Data supplied:
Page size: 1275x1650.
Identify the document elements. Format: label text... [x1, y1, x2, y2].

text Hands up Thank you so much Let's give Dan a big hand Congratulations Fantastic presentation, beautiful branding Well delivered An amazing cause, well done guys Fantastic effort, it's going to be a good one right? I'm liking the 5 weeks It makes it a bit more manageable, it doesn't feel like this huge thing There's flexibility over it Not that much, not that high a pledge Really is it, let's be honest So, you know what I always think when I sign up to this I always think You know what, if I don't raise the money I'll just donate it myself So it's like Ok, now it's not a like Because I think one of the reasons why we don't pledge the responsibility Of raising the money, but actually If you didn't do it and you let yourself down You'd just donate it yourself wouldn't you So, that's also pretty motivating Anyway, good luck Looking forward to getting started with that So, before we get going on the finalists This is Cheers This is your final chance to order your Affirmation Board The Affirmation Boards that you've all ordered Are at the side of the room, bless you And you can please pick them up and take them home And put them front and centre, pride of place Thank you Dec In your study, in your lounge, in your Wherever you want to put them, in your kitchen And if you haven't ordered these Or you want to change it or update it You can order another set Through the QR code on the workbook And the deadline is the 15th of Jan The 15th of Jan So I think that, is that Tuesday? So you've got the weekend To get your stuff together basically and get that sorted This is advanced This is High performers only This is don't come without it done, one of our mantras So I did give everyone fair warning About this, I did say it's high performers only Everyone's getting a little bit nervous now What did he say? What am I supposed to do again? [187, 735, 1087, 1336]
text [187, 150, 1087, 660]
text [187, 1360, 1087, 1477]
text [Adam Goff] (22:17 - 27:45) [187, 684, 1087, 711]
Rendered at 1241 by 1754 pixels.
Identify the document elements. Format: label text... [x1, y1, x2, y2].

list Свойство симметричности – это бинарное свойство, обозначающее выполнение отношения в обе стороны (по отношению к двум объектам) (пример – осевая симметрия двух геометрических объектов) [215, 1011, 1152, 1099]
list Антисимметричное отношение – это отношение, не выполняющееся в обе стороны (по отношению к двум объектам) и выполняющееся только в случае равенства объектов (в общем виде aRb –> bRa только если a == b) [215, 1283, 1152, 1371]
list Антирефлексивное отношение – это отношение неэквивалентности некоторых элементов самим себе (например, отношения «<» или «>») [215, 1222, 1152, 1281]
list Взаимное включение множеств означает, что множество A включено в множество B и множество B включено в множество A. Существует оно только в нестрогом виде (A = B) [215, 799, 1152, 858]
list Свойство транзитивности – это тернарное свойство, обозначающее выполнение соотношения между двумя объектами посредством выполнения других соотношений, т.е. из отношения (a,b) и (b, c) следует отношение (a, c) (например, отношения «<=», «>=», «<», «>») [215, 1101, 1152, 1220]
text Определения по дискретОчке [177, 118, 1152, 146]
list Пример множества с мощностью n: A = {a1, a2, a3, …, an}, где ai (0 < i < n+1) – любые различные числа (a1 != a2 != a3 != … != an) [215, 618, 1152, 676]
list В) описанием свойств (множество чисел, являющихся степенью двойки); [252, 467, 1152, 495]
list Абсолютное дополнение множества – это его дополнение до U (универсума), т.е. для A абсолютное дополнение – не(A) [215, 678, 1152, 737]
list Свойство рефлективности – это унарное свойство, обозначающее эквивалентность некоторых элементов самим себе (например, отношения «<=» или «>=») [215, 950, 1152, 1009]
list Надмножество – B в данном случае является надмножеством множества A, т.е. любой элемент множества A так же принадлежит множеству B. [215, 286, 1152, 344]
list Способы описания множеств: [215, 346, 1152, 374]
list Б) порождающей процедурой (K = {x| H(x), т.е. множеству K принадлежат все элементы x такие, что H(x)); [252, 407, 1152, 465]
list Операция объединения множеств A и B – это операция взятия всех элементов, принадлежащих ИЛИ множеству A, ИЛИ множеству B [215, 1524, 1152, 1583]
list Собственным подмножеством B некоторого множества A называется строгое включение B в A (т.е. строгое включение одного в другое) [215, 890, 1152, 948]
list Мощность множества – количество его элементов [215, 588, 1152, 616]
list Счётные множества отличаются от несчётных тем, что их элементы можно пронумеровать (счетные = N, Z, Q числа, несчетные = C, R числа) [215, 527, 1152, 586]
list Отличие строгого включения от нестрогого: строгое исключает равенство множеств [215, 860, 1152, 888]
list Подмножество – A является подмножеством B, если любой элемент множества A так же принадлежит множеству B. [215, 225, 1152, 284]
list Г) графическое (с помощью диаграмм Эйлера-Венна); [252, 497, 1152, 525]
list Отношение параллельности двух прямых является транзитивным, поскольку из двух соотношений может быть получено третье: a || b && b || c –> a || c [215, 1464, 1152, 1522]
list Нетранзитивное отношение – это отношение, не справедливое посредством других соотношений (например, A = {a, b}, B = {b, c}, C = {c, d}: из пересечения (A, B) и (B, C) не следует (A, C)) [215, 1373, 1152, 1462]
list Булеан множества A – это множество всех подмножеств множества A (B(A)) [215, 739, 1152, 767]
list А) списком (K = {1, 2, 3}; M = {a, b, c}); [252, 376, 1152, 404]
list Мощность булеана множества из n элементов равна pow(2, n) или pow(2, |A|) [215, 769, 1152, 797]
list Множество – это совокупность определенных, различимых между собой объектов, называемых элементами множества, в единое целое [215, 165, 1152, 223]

Your task: Give only the lines from the one holding "text [187, 150, 1087, 660]" through the one holding "Rendered at 1241 by 1754 pixels.", each restated exactly as it appears above.

Response for this exercise:
text [187, 150, 1087, 660]
text [187, 1360, 1087, 1477]
text [Adam Goff] (22:17 - 27:45) [187, 684, 1087, 711]
Rendered at 1241 by 1754 pixels.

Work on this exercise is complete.